**Problems to solve**
1/ In the John Edwards text, how much did Wallace Edwards borrow to bring his son home from the hospital?
2/ List every college or university named in the John Edwards text.
3/ Rewrite everything from "Johnny Reid Edwards" down to "going to college." in the John Edwards text, putting "young man" in place of "teenager".

**Text excerpt**

Voters are left to wonder: Is John Edwards finally being himself? Or is he just down to his last closing argument?
Johnny Reid Edwards was born in a South Carolina mill town to Bobbie Edwards and her husband, Wallace, who borrowed $50 to bring his son home from the hospital. He grew up (along with a sister and a brother) in rural Robbins, N.C., worked mill jobs as a teenager and realized that getting ahead meant going to college.
After washing out as a walk-on football player at Clemson University, he earned a textile science degree from North Carolina State University and a law degree from the University of North Carolina, where he met Elizabeth Anania. They married after graduation, worked briefly for large firms in Nashville, then settled in Raleigh, where John Edwards built a fortune as a plaintiff’s attorney with a flair for medical malpractice cases and underdog clients.

**Listed entries**
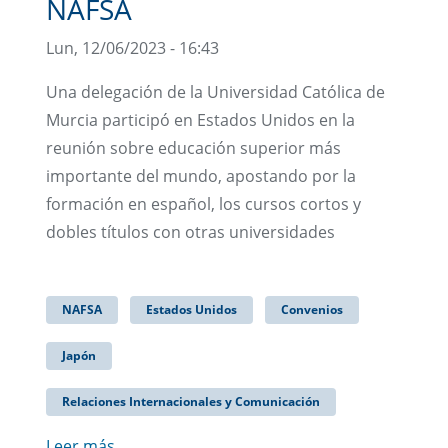
NAFSA
Lun, 12/06/2023 - 16:43
Una delegación de la Universidad Católica de
Murcia participó en Estados Unidos en la
reunión sobre educación superior más
importante del mundo, apostando por la
formación en español, los cursos cortos y
dobles títulos con otras universidades
NAFSA
Estados Unidos
Convenios
Japón
Relaciones Internacionales y Comunicación
Leer más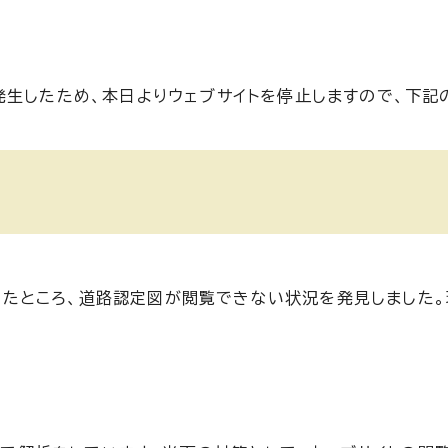
発生したため、本日よりウェブサイトを停止しますので、下記
したところ、道路認定図が閲覧できない状況を発見しました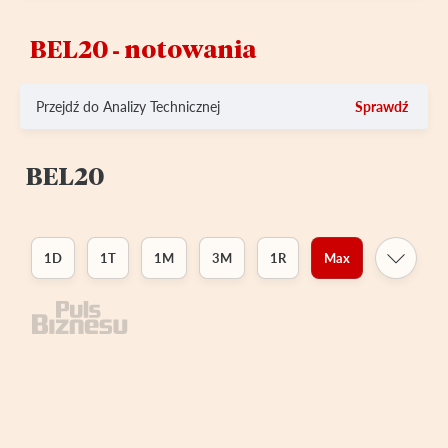
BEL20 ‑ notowania
Przejdź do Analizy Technicznej
Sprawdź
BEL20
1D
1T
1M
3M
1R
Max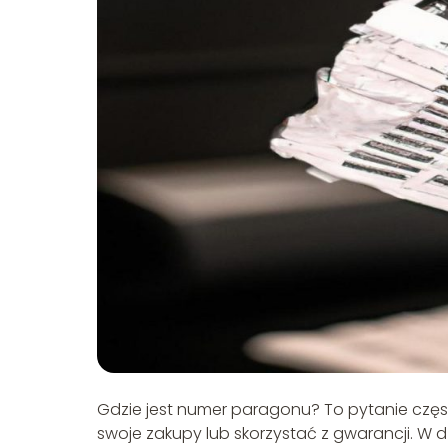
Gdzie jest numer paragonu? To pytanie częs
swoje zakupy lub skorzystać z gwarancji. W d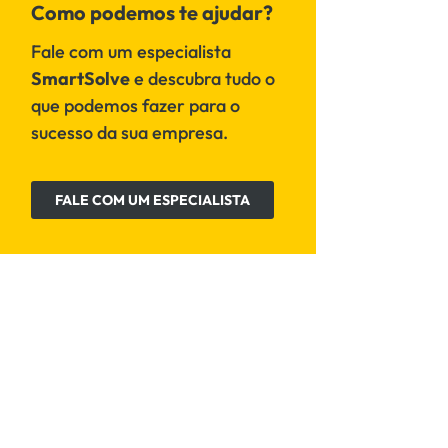
Como podemos te ajudar?
Fale com um especialista
SmartSolve
e descubra tudo o
que podemos fazer para o
sucesso da sua empresa.
FALE COM UM ESPECIALISTA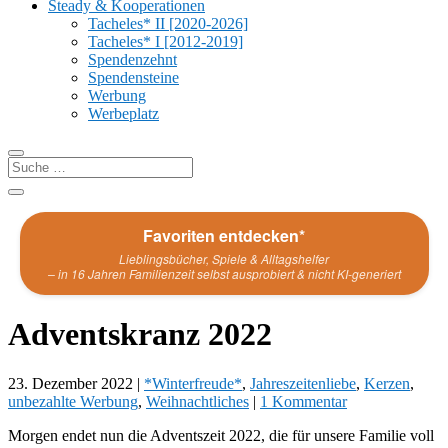
Steady & Kooperationen
Tacheles* II [2020-2026]
Tacheles* I [2012-2019]
Spendenzehnt
Spendensteine
Werbung
Werbeplatz
Favoriten entdecken*
Lieblingsbücher, Spiele & Alltagshelfer
– in 16 Jahren Familienzeit selbst ausprobiert & nicht KI-generiert
Adventskranz 2022
23. Dezember 2022
|
*Winterfreude*
,
Jahreszeitenliebe
,
Kerzen
,
unbezahlte Werbung
,
Weihnachtliches
|
1 Kommentar
Morgen endet nun die Adventszeit 2022, die für unsere Familie voll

**Responses by task**
1/ $50

2/
Clemson University
North Carolina State University
University of North Carolina

3/
Johnny Reid Edwards was born in a South Carolina mill town to Bobbie Edwards and her husband, Wallace, who borrowed $50 to bring his son home from the hospital. He grew up (along with a sister and a brother) in rural Robbins, N.C., worked mill jobs as a young man and realized that getting ahead meant going to college.